Кивок Гальярду в спину. Гальярд прочитал кивок спиной.

— Вы… согласитесь пойти на это, брат? Скажите нет — и завтра же выйдете по направлению к Тулузе. Спутника вам найду в Каркассонском монастыре, кто-то из братьев давно к нам собирался по делам университетским.

— Согласен, — излишне громко сказал Антуан. И старый инквизитор наконец обернулся.

Стиснутый в руках Розарий, похожий в полумраке на ручные кандалы. Белое пятно — такая нелепая фигурка… Сынок, сынок, прости, что взваливаю это на тебя. Выдержи, сынок. Только выстои.

— Сынок, мне же тоже страшно. Ведь я за тебя в ответе перед Господом. Если что случится — грех на меня падет более, чем на тебя. Но я… верю, что ты сможешь, Антуан. Я на тебя… рассчитываю.
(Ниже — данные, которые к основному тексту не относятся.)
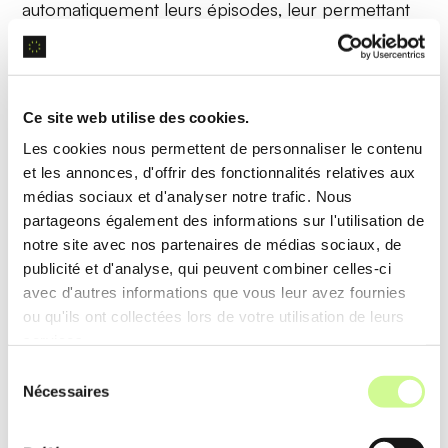
automatiquement leurs épisodes, leur permettant
de générer rapidement des
extraits
optimisés pour
les réseaux sociaux.
Ce site web utilise des cookies.
Segmentation intelligente
Les cookies nous permettent de personnaliser le contenu
et les annonces, d'offrir des fonctionnalités relatives aux
La fonctionnalité analyse les
transcriptions
pour
médias sociaux et d'analyser notre trafic. Nous
identifier des
segments pertinents
, en découpant
partageons également des informations sur l'utilisation de
notre site avec nos partenaires de médias sociaux, de
des vidéos longues en clips courts, parfaits pour le
publicité et d'analyse, qui peuvent combiner celles-ci
partage.
avec d'autres informations que vous leur avez fournies
ou qu'ils ont collectées lors de votre utilisation de leurs
Exemple d’utilisation
services.
Les interviews sont segmentées en moments clés,
Sélection
Nécessaires
rendant les discussions plus accessibles et
du
consentement
engagent davantage l’audience par des
snippets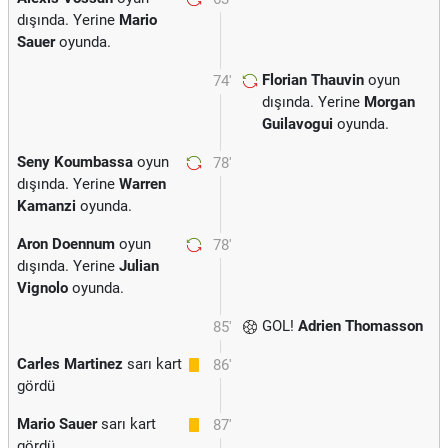
dışında. Yerine
Mario
Sauer
oyunda.
Florian Thauvin
oyun
74'
dışında. Yerine
Morgan
Guilavogui
oyunda.
Seny Koumbassa
oyun
78'
dışında. Yerine
Warren
Kamanzi
oyunda.
Aron Doennum
oyun
78'
dışında. Yerine
Julian
Vignolo
oyunda.
GOL!
Adrien Thomasson
85'
Carles Martinez
sarı kart
86'
gördü
Mario Sauer
sarı kart
87'
gördü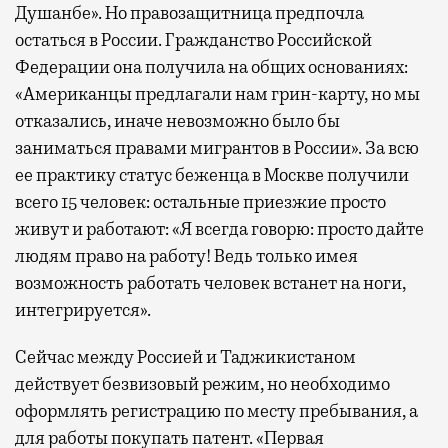
Душанбе». Но правозащитница предпочла
остаться в России. Гражданство Российской
Федерации она получила на общих основаниях:
«Американцы предлагали нам грин-карту, но мы
отказались, иначе невозможно было бы
заниматься правами мигрантов в России». За всю
ее практику статус беженца в Москве получили
всего 15 человек: остальные приезжие просто
живут и работают: «Я всегда говорю: просто дайте
людям право на работу! Ведь только имея
возможность работать человек встанет на ноги,
интегрируется».
Сейчас между Россией и Таджикистаном
действует безвизовый режим, но необходимо
оформлять регистрацию по месту пребывания, а
для работы покупать патент. «Первая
Подобных слов Антуану не говорили еще никогда. Если бы можно было отдать жизнь за брата Гальярда — он бы не задумывался. Если бы можно было пожертвовать собой… Да полно, ему и предлагалось сделать что-то вроде этого!

Так хорошо стало вдруг. Так спокойно.

— Любовь не ищет своего, верно же? — спросил он, с трудом подбирая латинские слова. Что-то все выветрилось… Знания, мудрость — все. Осталась голая нужда в милосердии, и было так хорошо от этого. Так спокойно. Ведь спокойно же, когда от тебя вообще ничего уже не зависит, и ты — в руках Божиих.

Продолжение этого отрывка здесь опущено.